Webinars Spotlight Juvenile Court Diversion Programs
Two new webinars help practitioners and community-based organizations explore the use of diversion from juvenile court processing. The sessions support the Annie E. Casey Foundation’s vision for juvenile probation transformation, which calls for removing a greater share of cases from the juvenile court system to focus probation on youth who pose significant risk for serious reoffending. This includes diverting youth from the formal court processing and any form of probation supervision.
Diversion practices typically produce better outcomes for youth than formal system involvement and move youth away from deeper justice-system involvement, according to research.
Balancing Accountability and Support Through Juvenile Court Diversion
The first 60-minute webinar, Balancing Accountability and Support, features three leaders who launched and sustained pre-adjudication diversion programs in Philadelphia, Los Angeles County, California, and Memphis, Tennessee. Participants learn what motivated the leaders and their jurisdictions to increase diversion, how they implemented their pre-arrest diversion programs, and what data and outcomes they are tracking.

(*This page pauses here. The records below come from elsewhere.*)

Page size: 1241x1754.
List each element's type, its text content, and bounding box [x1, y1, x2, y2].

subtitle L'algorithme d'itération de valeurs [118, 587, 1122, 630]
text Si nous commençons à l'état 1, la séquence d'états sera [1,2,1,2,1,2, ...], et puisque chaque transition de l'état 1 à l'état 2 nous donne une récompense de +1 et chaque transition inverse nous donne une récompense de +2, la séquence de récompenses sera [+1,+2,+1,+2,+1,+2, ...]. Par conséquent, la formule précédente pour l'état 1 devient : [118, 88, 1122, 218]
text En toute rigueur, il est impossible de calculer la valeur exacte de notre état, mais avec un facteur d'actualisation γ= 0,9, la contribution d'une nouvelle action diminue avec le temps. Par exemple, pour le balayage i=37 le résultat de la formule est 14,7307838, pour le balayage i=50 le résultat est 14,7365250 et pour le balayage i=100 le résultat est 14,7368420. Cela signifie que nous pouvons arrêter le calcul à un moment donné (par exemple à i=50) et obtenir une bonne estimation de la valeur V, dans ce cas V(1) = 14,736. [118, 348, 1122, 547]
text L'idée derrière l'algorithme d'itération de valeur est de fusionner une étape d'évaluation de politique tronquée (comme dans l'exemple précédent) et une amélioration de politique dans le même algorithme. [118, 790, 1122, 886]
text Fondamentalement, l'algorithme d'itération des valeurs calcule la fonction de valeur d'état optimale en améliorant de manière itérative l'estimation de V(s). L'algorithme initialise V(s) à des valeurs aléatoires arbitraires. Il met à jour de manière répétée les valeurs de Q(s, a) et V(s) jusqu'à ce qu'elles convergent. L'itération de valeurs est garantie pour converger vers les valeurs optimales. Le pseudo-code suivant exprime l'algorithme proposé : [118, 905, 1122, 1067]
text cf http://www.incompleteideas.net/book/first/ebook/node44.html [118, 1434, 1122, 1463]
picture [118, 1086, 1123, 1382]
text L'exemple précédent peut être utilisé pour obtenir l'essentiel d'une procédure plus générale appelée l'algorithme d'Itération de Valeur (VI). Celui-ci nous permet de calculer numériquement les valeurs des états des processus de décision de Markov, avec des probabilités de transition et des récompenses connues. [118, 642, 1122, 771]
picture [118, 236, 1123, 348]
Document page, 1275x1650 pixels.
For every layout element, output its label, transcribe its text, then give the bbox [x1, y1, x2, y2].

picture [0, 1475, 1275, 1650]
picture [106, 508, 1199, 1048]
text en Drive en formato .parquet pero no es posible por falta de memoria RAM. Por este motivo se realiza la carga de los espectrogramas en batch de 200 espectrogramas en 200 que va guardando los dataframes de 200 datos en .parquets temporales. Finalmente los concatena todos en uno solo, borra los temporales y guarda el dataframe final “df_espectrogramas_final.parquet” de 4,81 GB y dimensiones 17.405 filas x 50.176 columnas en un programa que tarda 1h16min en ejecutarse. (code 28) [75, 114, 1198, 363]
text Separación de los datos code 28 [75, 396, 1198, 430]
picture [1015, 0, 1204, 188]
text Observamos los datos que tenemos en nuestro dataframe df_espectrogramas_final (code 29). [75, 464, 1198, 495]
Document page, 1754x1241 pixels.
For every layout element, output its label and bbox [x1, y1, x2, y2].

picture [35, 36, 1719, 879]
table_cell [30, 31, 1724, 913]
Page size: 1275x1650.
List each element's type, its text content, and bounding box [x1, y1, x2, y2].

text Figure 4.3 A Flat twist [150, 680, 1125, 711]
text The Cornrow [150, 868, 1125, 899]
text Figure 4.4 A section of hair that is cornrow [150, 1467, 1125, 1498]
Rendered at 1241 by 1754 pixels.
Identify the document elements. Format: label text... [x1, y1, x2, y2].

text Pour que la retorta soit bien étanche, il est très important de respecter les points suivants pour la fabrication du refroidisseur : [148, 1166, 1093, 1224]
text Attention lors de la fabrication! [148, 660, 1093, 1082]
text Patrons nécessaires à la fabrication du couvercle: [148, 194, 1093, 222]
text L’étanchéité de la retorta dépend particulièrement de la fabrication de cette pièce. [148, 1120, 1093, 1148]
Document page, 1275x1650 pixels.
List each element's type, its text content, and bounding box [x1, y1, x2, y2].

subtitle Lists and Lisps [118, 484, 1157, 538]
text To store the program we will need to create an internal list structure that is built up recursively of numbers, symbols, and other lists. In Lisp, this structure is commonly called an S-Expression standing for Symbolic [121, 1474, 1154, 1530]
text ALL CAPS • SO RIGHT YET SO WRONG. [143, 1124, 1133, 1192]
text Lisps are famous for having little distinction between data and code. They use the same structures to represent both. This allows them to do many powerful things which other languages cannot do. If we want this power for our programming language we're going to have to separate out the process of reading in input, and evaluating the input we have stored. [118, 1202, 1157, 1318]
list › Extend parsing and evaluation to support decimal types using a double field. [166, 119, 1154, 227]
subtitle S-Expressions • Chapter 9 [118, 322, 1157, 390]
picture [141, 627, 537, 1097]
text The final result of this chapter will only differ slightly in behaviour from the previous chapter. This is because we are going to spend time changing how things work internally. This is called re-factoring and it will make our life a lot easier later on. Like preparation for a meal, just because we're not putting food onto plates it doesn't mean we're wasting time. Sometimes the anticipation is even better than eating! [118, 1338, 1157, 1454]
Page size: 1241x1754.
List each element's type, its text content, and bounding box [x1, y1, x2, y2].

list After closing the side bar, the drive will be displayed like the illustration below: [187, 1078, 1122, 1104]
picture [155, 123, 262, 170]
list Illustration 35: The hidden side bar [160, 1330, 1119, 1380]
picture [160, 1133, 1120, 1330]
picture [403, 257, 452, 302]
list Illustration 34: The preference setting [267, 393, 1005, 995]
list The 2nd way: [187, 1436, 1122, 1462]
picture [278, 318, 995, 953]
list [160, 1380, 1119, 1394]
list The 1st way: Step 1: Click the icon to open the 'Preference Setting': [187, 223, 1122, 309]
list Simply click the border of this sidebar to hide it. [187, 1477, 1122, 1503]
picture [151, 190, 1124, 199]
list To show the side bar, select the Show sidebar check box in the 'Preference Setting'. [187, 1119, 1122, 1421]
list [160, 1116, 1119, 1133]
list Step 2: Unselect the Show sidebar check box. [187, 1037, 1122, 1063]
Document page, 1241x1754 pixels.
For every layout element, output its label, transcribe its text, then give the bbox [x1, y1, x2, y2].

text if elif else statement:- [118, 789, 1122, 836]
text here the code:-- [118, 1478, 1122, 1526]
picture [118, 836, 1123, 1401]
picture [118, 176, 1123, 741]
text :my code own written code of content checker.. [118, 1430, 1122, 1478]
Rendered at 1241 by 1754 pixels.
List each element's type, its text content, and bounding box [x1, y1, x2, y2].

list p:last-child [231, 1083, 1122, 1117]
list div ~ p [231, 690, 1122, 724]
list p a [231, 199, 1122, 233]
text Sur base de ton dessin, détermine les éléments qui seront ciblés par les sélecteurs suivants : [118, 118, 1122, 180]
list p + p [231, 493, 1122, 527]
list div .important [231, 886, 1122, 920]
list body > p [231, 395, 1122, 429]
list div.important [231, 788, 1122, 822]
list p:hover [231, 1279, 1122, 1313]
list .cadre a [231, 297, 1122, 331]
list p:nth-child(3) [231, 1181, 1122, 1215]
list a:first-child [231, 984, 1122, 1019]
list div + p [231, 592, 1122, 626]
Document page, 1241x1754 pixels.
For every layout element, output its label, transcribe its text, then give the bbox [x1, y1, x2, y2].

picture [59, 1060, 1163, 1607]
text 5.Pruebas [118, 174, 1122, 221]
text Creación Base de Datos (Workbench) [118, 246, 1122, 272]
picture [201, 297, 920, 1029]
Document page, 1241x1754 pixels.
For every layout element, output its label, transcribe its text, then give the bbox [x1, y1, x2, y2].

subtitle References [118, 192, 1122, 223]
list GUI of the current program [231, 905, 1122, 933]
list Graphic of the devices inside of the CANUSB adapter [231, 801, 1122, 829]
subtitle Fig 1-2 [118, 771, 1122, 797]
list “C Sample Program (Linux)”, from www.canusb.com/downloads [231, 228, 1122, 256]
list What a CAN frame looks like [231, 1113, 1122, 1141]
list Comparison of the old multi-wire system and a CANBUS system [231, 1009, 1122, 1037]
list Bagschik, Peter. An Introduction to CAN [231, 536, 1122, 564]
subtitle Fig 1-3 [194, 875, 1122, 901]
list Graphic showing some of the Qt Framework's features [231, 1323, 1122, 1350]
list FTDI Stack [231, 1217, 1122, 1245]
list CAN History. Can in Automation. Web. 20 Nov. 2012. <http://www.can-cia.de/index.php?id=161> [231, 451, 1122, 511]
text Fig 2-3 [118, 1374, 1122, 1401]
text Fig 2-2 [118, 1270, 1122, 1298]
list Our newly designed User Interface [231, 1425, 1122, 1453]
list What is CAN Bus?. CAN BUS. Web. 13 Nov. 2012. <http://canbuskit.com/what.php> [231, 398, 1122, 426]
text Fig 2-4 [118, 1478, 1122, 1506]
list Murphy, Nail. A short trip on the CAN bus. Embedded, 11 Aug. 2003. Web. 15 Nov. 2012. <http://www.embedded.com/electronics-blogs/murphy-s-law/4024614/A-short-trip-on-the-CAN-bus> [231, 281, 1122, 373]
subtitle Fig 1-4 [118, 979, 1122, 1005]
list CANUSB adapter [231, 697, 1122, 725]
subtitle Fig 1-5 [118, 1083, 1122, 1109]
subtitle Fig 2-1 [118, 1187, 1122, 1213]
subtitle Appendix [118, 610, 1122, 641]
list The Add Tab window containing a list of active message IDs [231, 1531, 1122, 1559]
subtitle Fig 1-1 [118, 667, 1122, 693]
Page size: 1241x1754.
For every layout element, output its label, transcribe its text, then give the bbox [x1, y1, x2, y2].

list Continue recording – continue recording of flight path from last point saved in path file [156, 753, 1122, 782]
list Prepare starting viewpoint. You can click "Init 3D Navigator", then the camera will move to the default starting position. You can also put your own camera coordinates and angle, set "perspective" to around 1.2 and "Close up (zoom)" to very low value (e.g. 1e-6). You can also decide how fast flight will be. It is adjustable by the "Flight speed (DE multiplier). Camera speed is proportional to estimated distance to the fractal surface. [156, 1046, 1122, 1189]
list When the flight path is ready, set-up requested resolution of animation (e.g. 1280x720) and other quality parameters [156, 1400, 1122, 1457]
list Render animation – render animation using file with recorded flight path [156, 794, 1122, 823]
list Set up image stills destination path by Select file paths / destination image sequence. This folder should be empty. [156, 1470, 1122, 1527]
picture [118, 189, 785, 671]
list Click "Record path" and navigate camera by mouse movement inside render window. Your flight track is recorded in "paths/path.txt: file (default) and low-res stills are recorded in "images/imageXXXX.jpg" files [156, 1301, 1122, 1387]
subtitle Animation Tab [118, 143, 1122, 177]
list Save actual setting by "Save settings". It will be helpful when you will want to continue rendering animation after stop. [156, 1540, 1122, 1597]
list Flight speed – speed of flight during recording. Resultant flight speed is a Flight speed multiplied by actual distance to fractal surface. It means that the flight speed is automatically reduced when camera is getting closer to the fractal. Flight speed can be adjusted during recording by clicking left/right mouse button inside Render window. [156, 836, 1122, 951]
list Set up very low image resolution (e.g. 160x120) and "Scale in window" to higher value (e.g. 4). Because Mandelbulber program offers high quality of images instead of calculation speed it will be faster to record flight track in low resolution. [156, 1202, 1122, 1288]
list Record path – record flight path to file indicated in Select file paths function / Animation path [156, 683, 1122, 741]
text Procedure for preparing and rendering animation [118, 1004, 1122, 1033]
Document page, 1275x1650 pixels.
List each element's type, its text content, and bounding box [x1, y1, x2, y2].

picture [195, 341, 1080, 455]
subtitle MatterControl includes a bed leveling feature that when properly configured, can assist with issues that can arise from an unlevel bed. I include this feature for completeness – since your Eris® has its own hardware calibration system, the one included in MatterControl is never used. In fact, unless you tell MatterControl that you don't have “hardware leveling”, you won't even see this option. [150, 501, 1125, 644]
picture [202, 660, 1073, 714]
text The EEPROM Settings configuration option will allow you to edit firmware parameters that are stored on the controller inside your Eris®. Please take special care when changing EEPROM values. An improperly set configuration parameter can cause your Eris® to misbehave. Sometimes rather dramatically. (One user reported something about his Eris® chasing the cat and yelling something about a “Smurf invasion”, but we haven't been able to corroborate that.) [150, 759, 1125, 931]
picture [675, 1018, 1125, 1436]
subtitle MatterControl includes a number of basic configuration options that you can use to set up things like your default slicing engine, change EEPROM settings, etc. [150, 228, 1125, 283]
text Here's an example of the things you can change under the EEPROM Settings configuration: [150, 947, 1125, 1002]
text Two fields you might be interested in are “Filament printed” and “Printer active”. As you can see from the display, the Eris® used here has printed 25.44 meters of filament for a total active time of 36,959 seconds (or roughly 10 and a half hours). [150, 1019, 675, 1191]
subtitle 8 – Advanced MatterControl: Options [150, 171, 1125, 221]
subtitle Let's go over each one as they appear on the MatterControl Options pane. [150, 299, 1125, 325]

How to Start a Juvenile Court Diversion Program and Make it Work
The second 60-minute webinar, How to Start a Diversion Program and Make it Work, continues the case studies in Philadelphia, Los Angeles County and Memphis. The panelists describe how they addressed common issues, such as:
- ensuring race equity in access to diversion;
- enlisting law enforcement, prosecutors and others to try responses outside of court;
- securing funding;
- identifying and supporting grassroots community partners; and
- assessing and healing youth who have experienced trauma.
John Cookus, an assistant professor at Indiana University of Pennsylvania, moderates both webinars. The following experts joined Cookus:
- Kevin Bethel, special advisor on school safety at the School District of Philadelphia
- Jessica J. Ellis, executive director of Centinela Youth Services in Hawthorne, California
- Bernard Williams, deputy administrator for Tennessee’s Shelby County Juvenile Court
The Casey Foundation’s JDAI® training partner, the Pretrial Justice Institute, organized both webinars.